# [PROBLEM TO SOLVE]
Rewrite the records below, replacing "dashed" with "broken" wherever it occurs and keeping everything else the same. Leave the pictures out of your answer.

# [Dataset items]
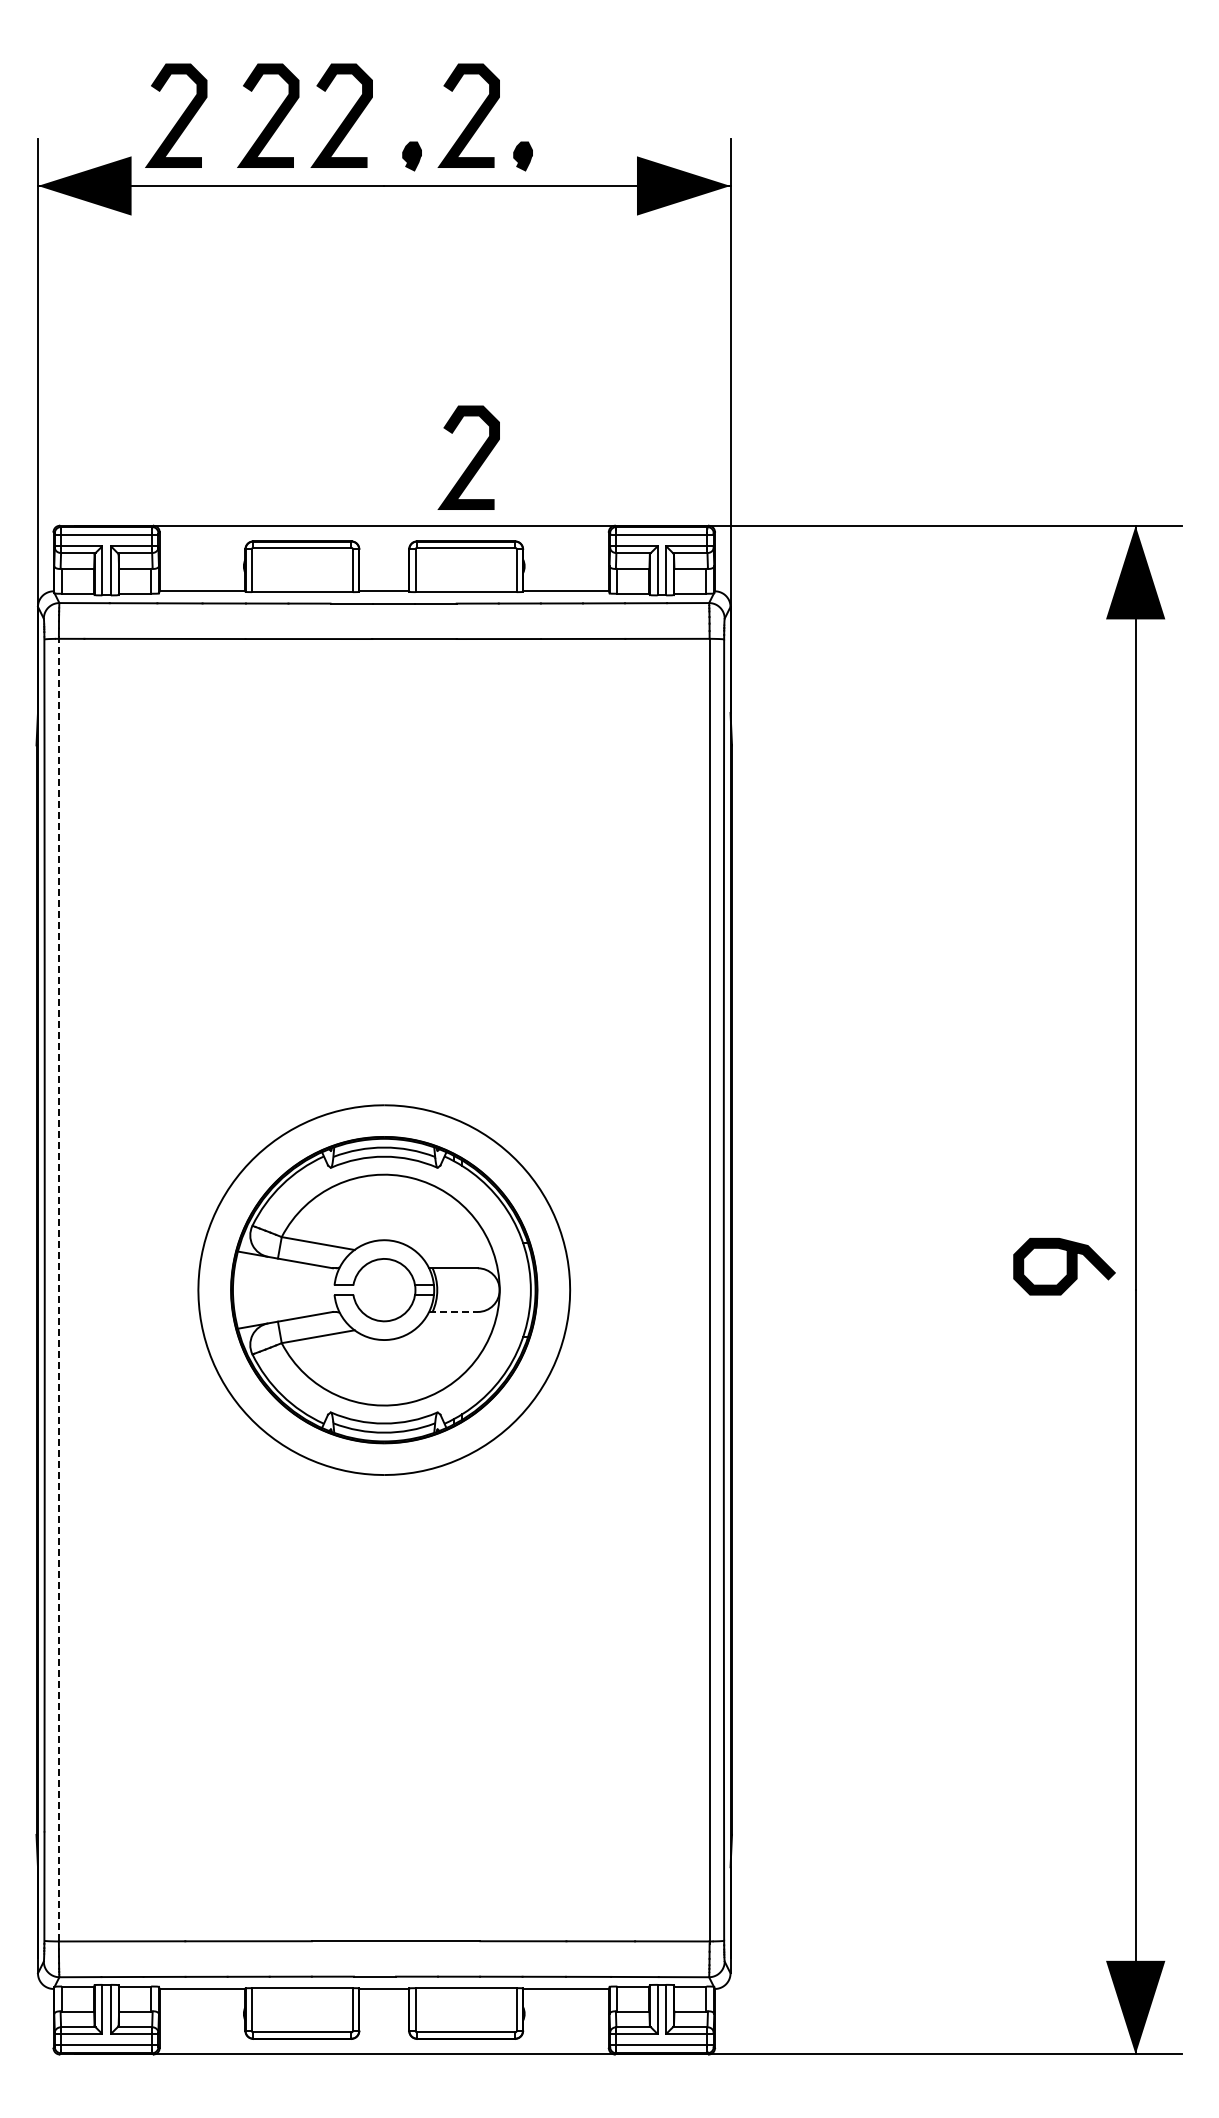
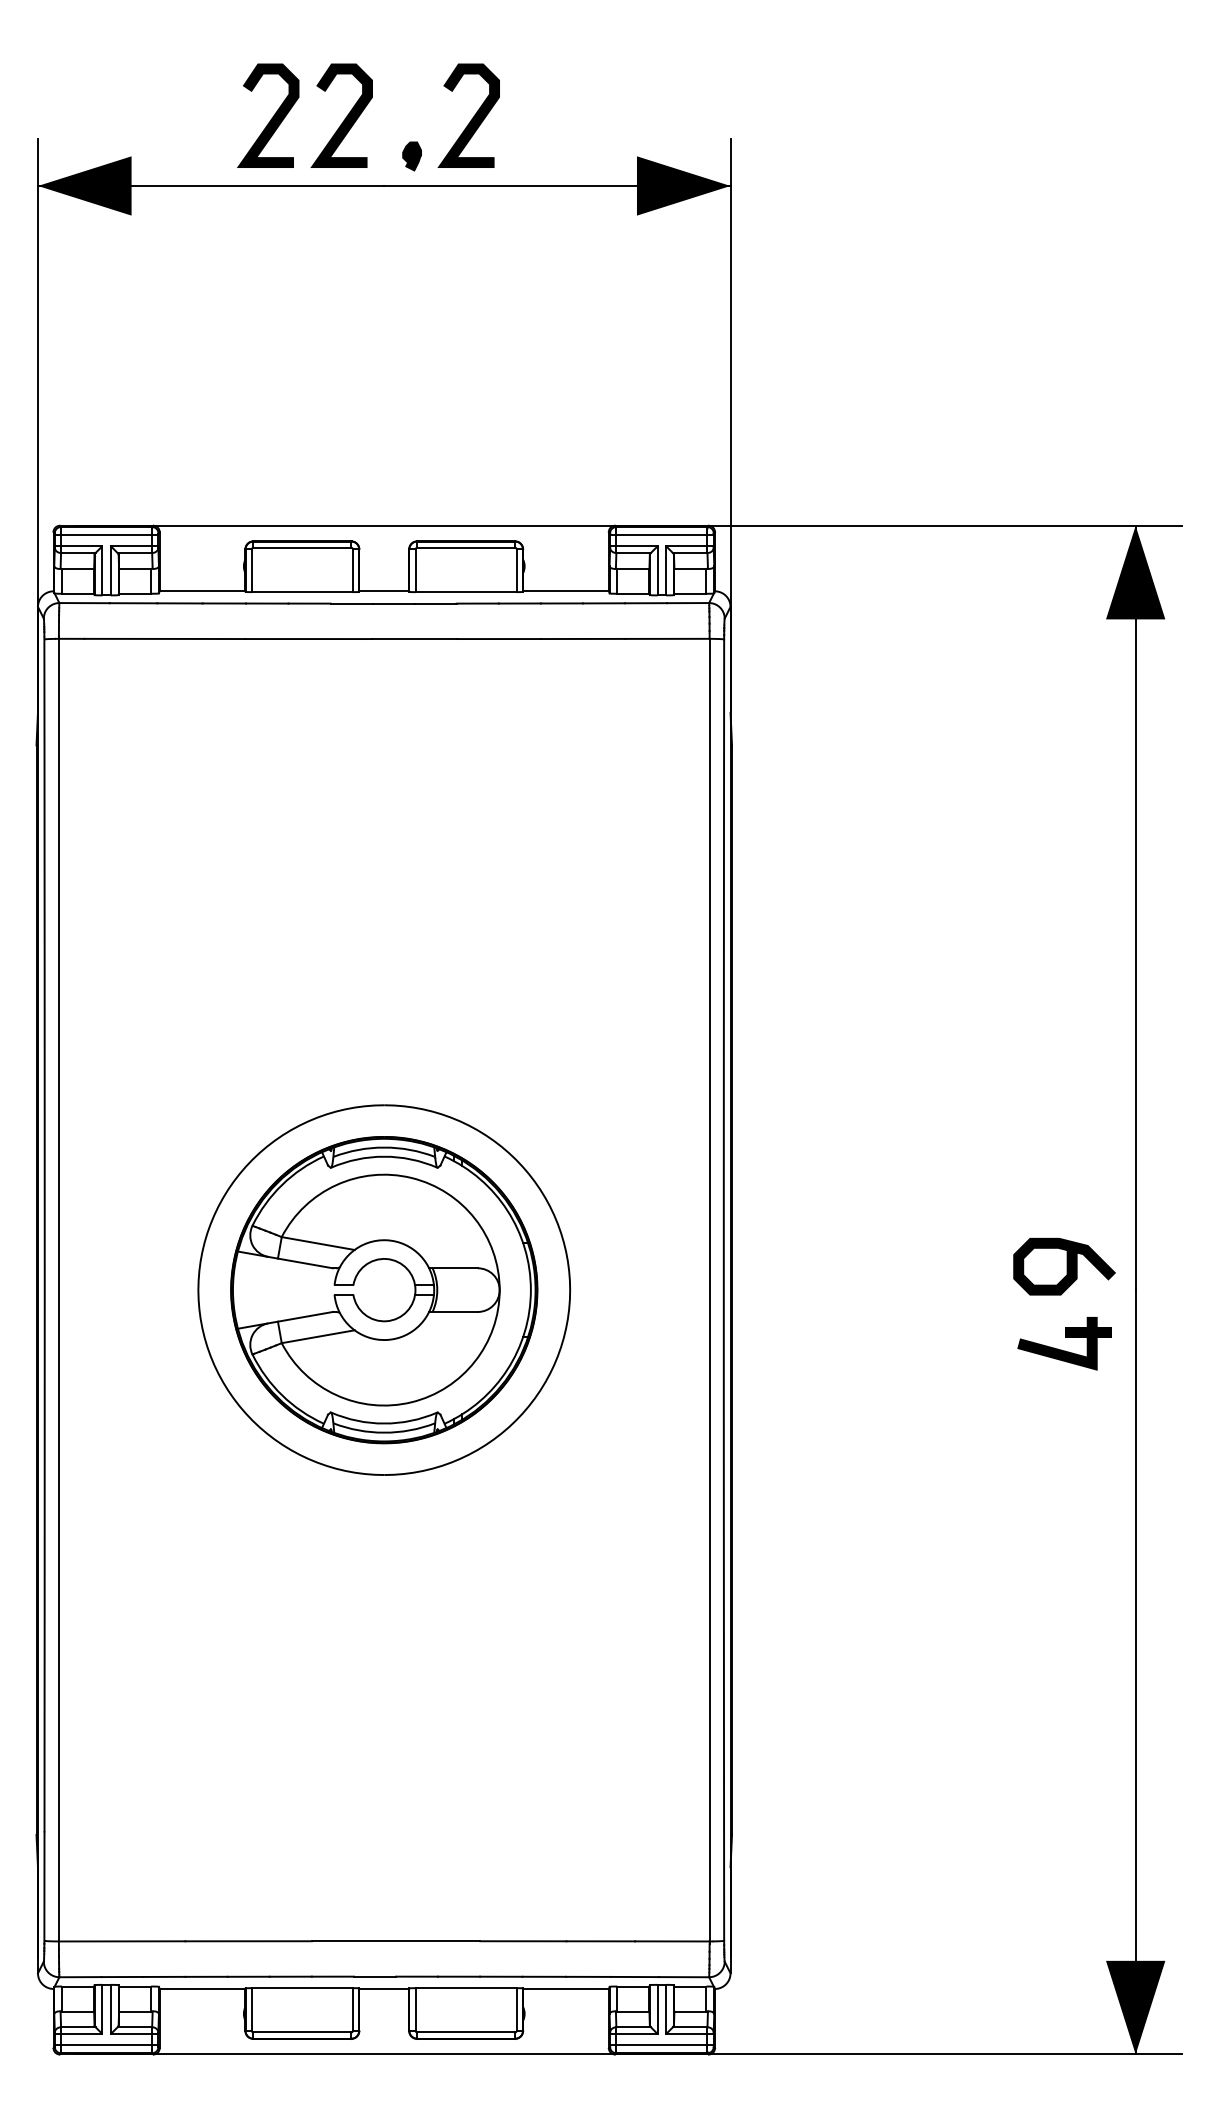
curve at (180, 116): present -> none
part at (522, 156): present -> none
curve at (472, 459): present -> none
line at (58, 1288): dashed -> solid
line at (453, 1311): dashed -> solid
part at (1065, 1337): none -> present
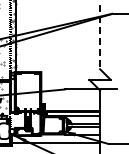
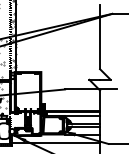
line at (100, 37): dashed -> solid
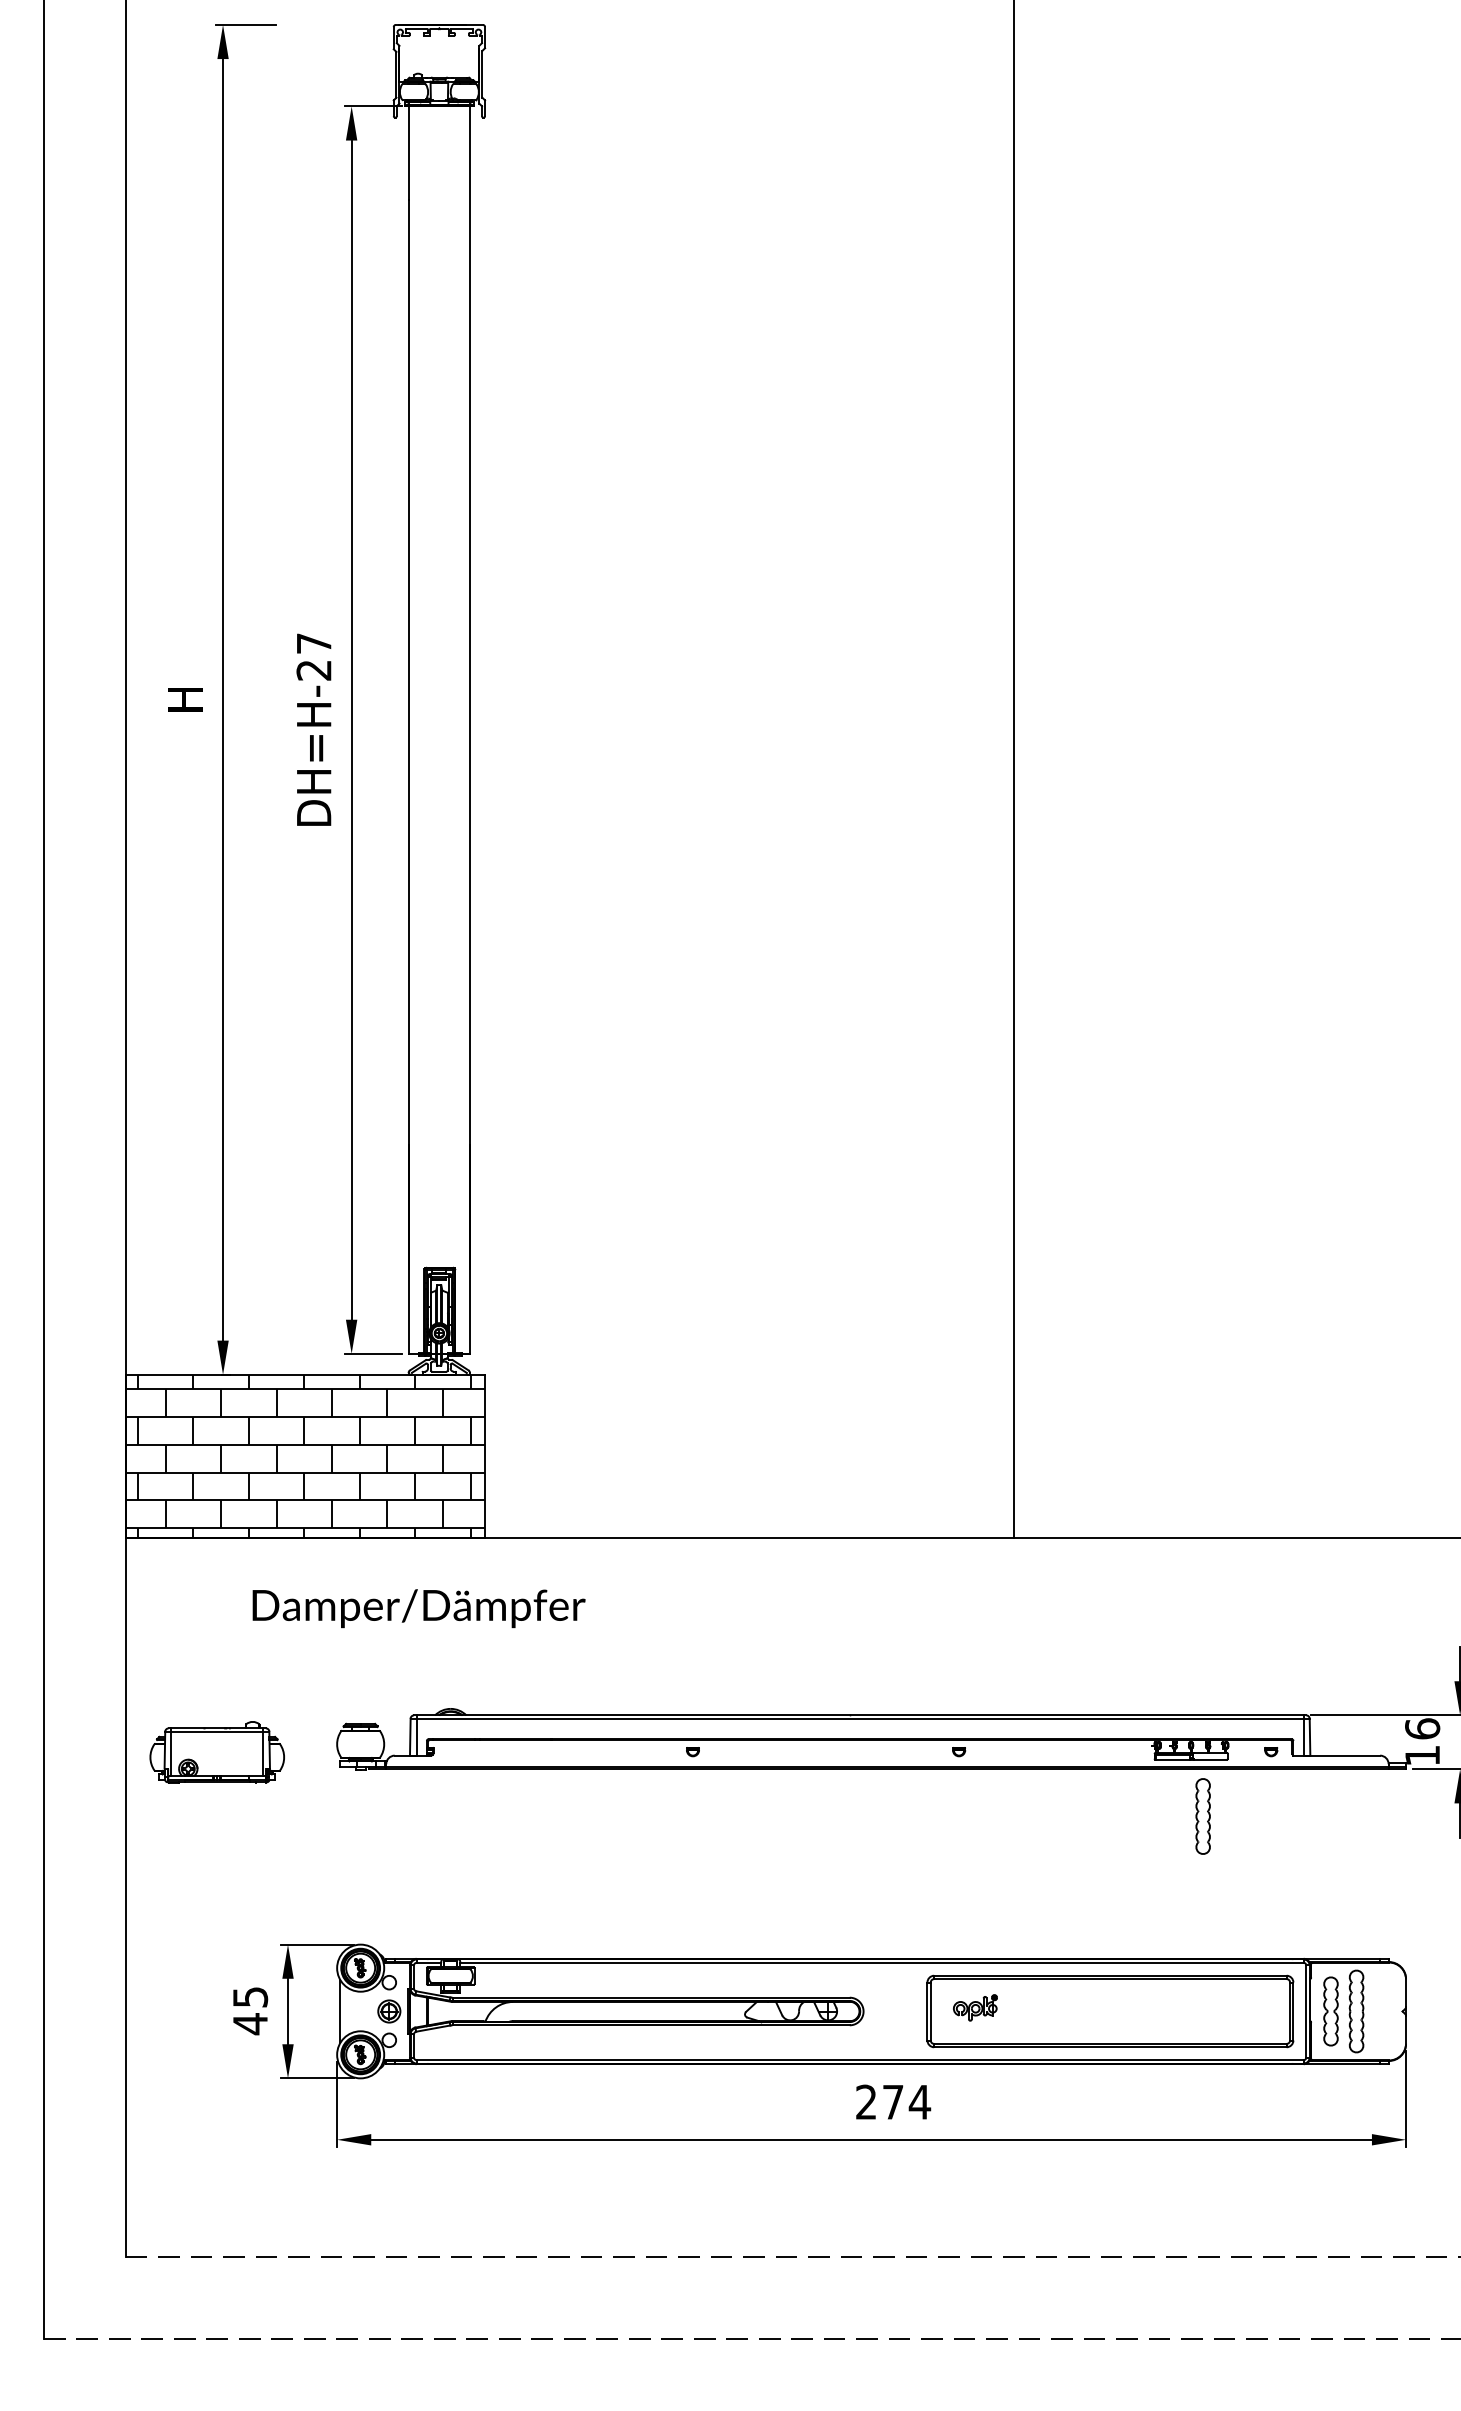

# [TASK RESULT]
curve at (180, 116): present -> none
part at (522, 156): present -> none
curve at (472, 459): present -> none
line at (58, 1288): broken -> solid
line at (453, 1311): broken -> solid
part at (1065, 1337): none -> present
line at (100, 37): broken -> solid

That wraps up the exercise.